Neuralink, Temmuz 2021’de Google Ventures, Peter Thiel’ın Founders Fund’ı ve OpenAI CEO’su Sam Altman gibi yatırımcılardan 205 milyon dolar yatırım aldığını duyurmuştu.

Elon Musk tarafından 2016’da kurulan Neuralink, insan beynini bilgisayar arayüzüne bağlayarak nörolojik rahatsızlıkları olan kişilerin iletişimini ve kontrolünü artırmayı amaçlayan bir teknoloji üzerinde çalışıyor. Halihazırda hayvanlar üzerinde test edilen bu teknoloji, felçli bireylerin telefon gibi cihazları sadece düşünce gücüyle kullanabileceği iddiasıyla dikkat çekiyor. İnsan klinik denemelerine başlamak için FDA onayı alınmış olmasına rağmen, henüz insanlı deneylere başlanabilmiş değil.

Geçtiğimiz hafta, Northwell Health’in Feinstein Biyoelektronik Tıp Enstitüsü tarafından geliştirilen yapay zeka destekli beyin implantı da benzer şekilde önemli bir adım olarak öne çıktı. Bu teknoloji, felçli insanların yeniden hareket etmesini ve duyusal hislerine kavuşmasını sağlayarak beyin ve beden arasındaki iletişimi restore etmeyi hedefliyor.

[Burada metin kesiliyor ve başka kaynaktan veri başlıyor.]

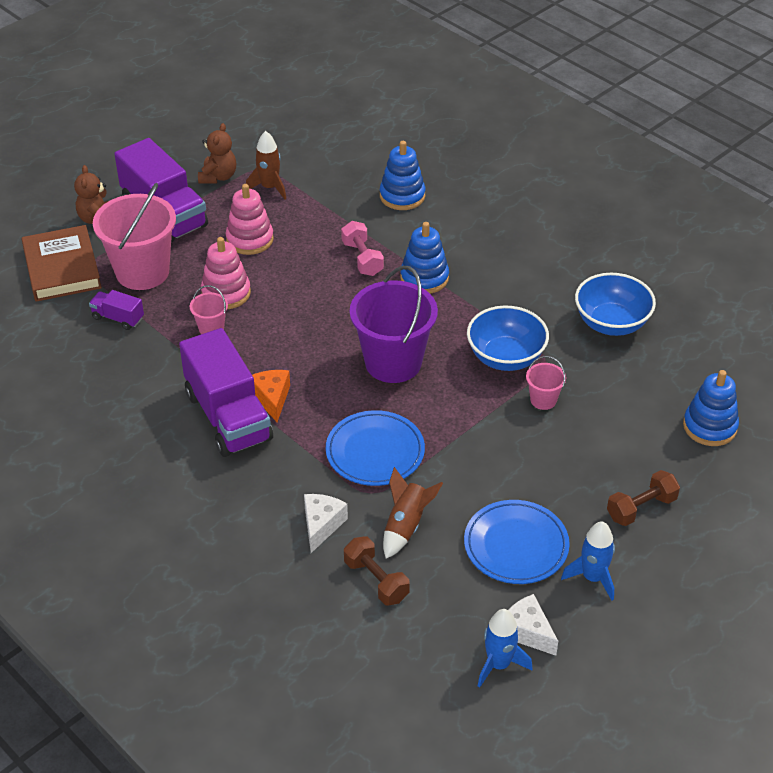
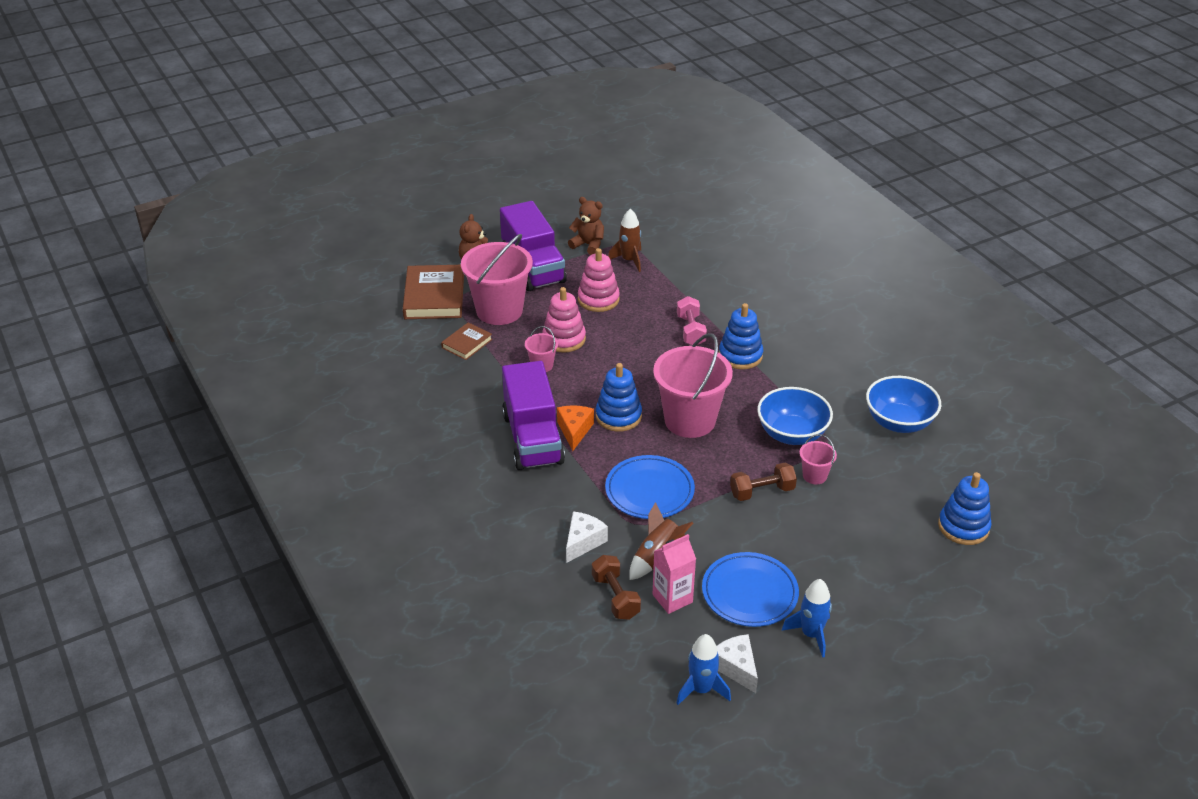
camera: 15 degrees right, 5 degrees down
purple truck [89,290,144,330] -> brown book [441,322,493,360]
brown teddy bear [198,123,236,183] -> brown teddy bear turned 90 degrees counterclockwise [568,197,604,255]
purple bucket [350,266,438,383] -> pink bucket [653,333,733,438]
blue stacking toy [380,141,425,210] -> blue stacking toy moved to [596,363,642,432]
brown dumbbell [607,470,680,526] -> brown dumbbell moved to [730,462,797,501]
none -> pink carton [653,534,696,614]

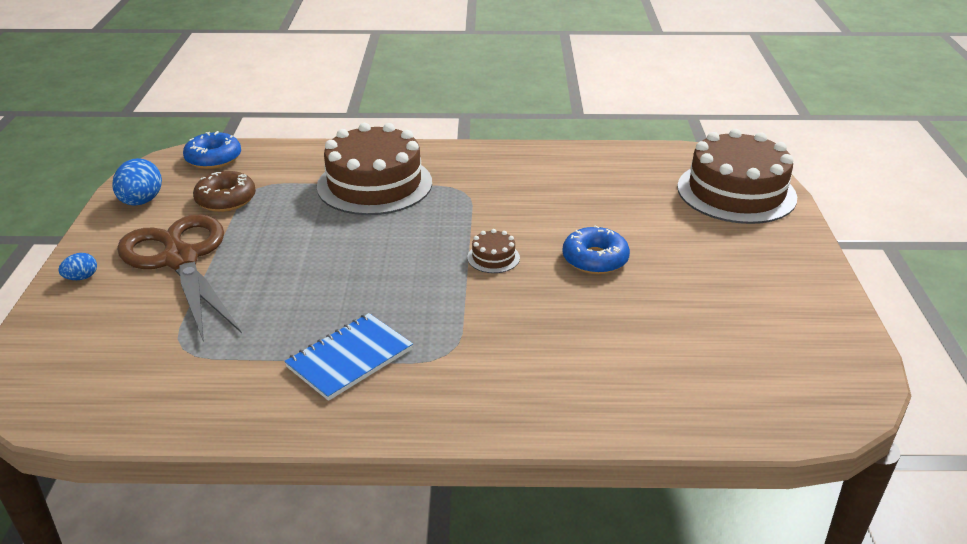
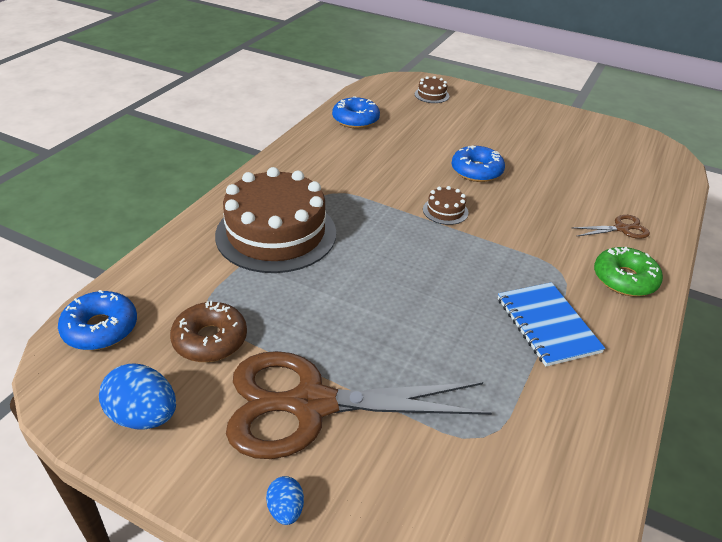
camera: 65 degrees left, 5 degrees up
brown cake [677,129,797,224] -> brown cake [415,76,449,103], size x0.40
none -> blue donut [332,96,380,129]
none -> brown scissors [572,215,650,239]
none -> green donut [594,247,663,296]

Beyin çipi girişimine Elon Musk beş yıldır üzerinde çalışıyor. şirketin hedefi ise beyni bir bilgisayara bağlamak için implantları kullanmak. Şimdiye dek sadece hayvanlar üzerinde testler yapıldı ve 2022’de bir bilgisayar oyunu olan Pong’u oynama çabaları sırasında bir maymunun ölmesi, proje testlerini incelemeye soktu. Ancak Aralık ayında Reuters tarafından yayınlanan bir rapora göre, çalışanlar şirketin pazara acele ettiğini ve dikkatsizce yapılan hayvan deneylerinin ölümlerle sonuçlandığını, bu durumun da federal bir soruşturmaya yol açacağını belirtti.